После выписки из роддома Ева окунулась в новую реальность — с пеленками и бессонными ночами. Очевидно, что без помощи матери она бы не справилась с ребенком и с учебой в институте. По сути, настоящей матерью для Вани стала бабушка.

С Вадимом у Евы были какие-то странные отношения — гостиничные. Он приезжал в Москву на несколько дней, после чего возвращался в Петербург. Еве с ребенком переехать к нему Вадим не предлагал — его страшили быт, официальные узы, ответственность и проза жизни. Со временем его визиты становились все реже, а потом он вообще перестал появляться, сведя отцовский долг к выплате алиментов; алименты, впрочем, скоро стали весьма скромными, так как Вадима убрали с прежней административной должности, а на новой работе, с его слов, он зарабатывал в разы меньше. Об ту пору Ивану было два года. Ева бралась за любую работу — продавщицы, диспетчера, подрабатывала моделью на показах, а параллельно училась в институте.

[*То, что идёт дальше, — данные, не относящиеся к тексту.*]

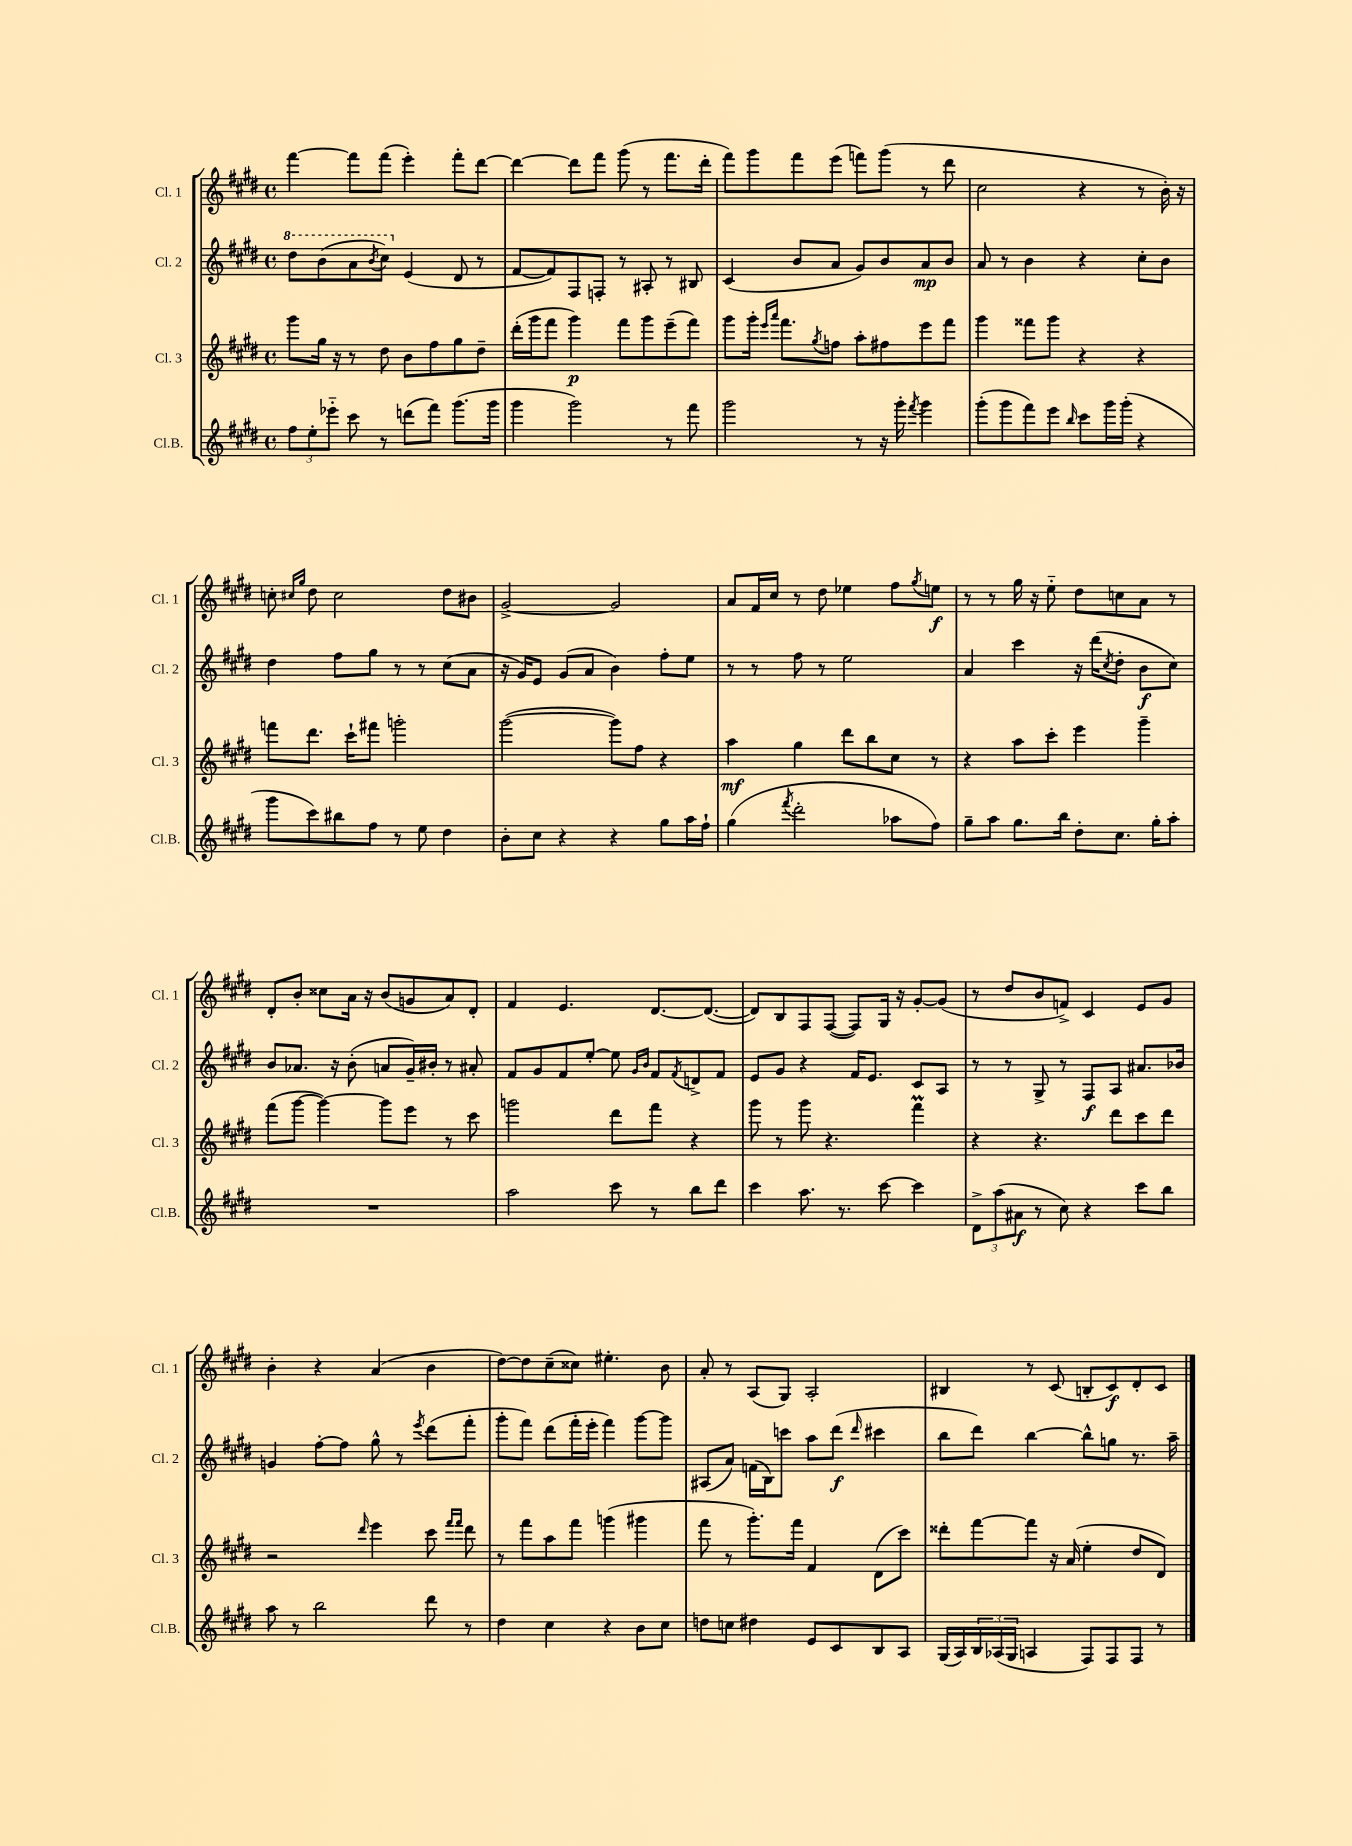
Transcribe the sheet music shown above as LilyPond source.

Когда Ивану исполнилось четыре года, заболела и вскоре умерла Евина мать. Ева тогда высохла от горя и окончательно повзрослела.

По ночам она ревела в подушку, ей казалось, что жизнь кончена.

***

Вот и получается, что все эти годы она живет с чувством вины и просит у своей матери прощения за то, что у нее не сбылось, не случилось полноценного «женского счастья» (хотя знать бы еще в чем оно, это счастье…)

Скажем, подруга Евы, Лена, несокрушимо уверена в Евином счастье: «У тебя же есть сын!» Надо полагать, бездетная Лена знает, что говорит. Ева ей верит: «Да, я счастливая! Потому что у меня есть сын — смысл жизни, ее оправдание. Ну а с личной жизнью не сложилось...»

Хотя вскоре после расставания с Вадимом она встретила Гаврилова — свою вторую попытку в виде спорта, называемом замужеством (кстати, тоже неудачную). Вообще Гаврилов — это отдельная история под названием «Как Ева сходила замуж и как ей там не понравилось».